▸ What you will do
Beginning with the line where "- Ordenação personalizada" occurs, transcribe every line exactly through the last line of the listing below, and no others.

▸ Data
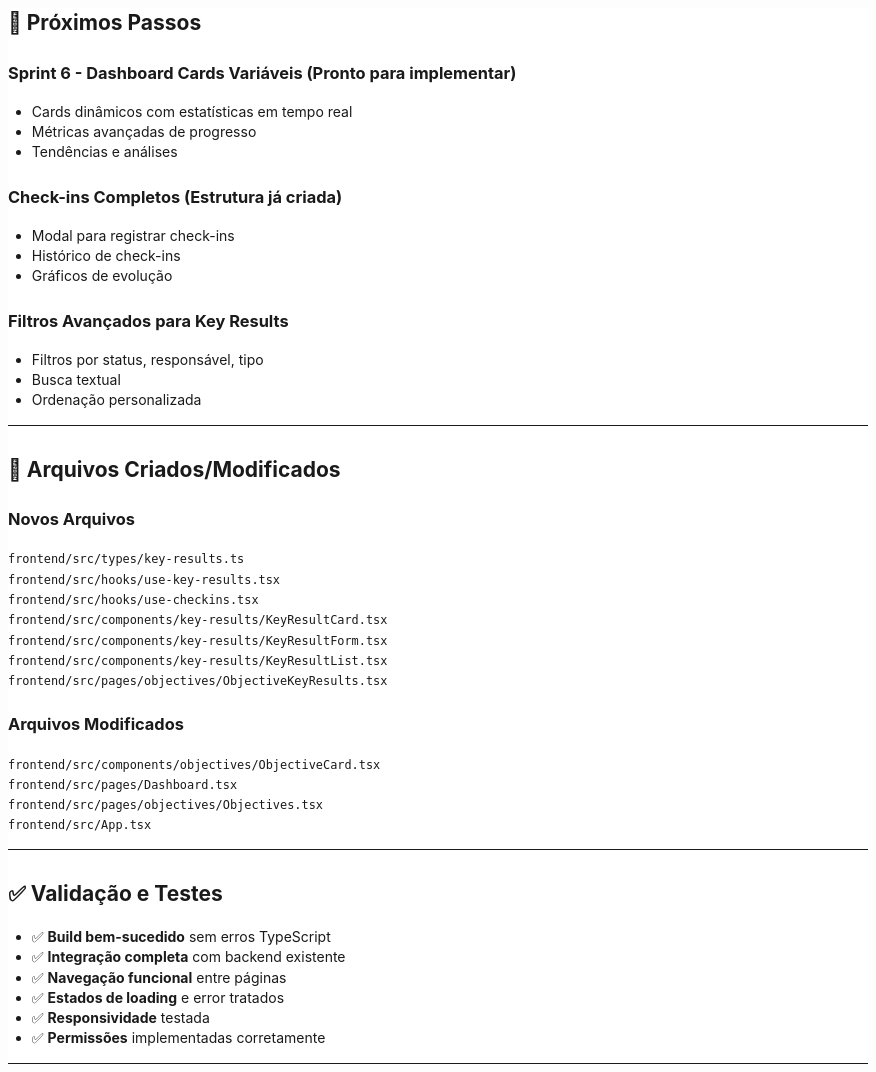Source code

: ## 🚀 Próximos Passos

### **Sprint 6 - Dashboard Cards Variáveis** (Pronto para implementar)
- Cards dinâmicos com estatísticas em tempo real
- Métricas avançadas de progresso
- Tendências e análises

### **Check-ins Completos** (Estrutura já criada)
- Modal para registrar check-ins
- Histórico de check-ins
- Gráficos de evolução

### **Filtros Avançados para Key Results**
- Filtros por status, responsável, tipo
- Busca textual
- Ordenação personalizada

---

## 📝 Arquivos Criados/Modificados

### **Novos Arquivos**
```
frontend/src/types/key-results.ts
frontend/src/hooks/use-key-results.tsx
frontend/src/hooks/use-checkins.tsx
frontend/src/components/key-results/KeyResultCard.tsx
frontend/src/components/key-results/KeyResultForm.tsx
frontend/src/components/key-results/KeyResultList.tsx
frontend/src/pages/objectives/ObjectiveKeyResults.tsx
```

### **Arquivos Modificados**
```
frontend/src/components/objectives/ObjectiveCard.tsx
frontend/src/pages/Dashboard.tsx
frontend/src/pages/objectives/Objectives.tsx
frontend/src/App.tsx
```

---

## ✅ Validação e Testes

- ✅ **Build bem-sucedido** sem erros TypeScript
- ✅ **Integração completa** com backend existente
- ✅ **Navegação funcional** entre páginas
- ✅ **Estados de loading** e error tratados
- ✅ **Responsividade** testada
- ✅ **Permissões** implementadas corretamente

---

▸ Exercise output
- Ordenação personalizada

---

## 📝 Arquivos Criados/Modificados

### **Novos Arquivos**
```
frontend/src/types/key-results.ts
frontend/src/hooks/use-key-results.tsx
frontend/src/hooks/use-checkins.tsx
frontend/src/components/key-results/KeyResultCard.tsx
frontend/src/components/key-results/KeyResultForm.tsx
frontend/src/components/key-results/KeyResultList.tsx
frontend/src/pages/objectives/ObjectiveKeyResults.tsx
```

### **Arquivos Modificados**
```
frontend/src/components/objectives/ObjectiveCard.tsx
frontend/src/pages/Dashboard.tsx
frontend/src/pages/objectives/Objectives.tsx
frontend/src/App.tsx
```

---

## ✅ Validação e Testes

- ✅ **Build bem-sucedido** sem erros TypeScript
- ✅ **Integração completa** com backend existente
- ✅ **Navegação funcional** entre páginas
- ✅ **Estados de loading** e error tratados
- ✅ **Responsividade** testada
- ✅ **Permissões** implementadas corretamente

---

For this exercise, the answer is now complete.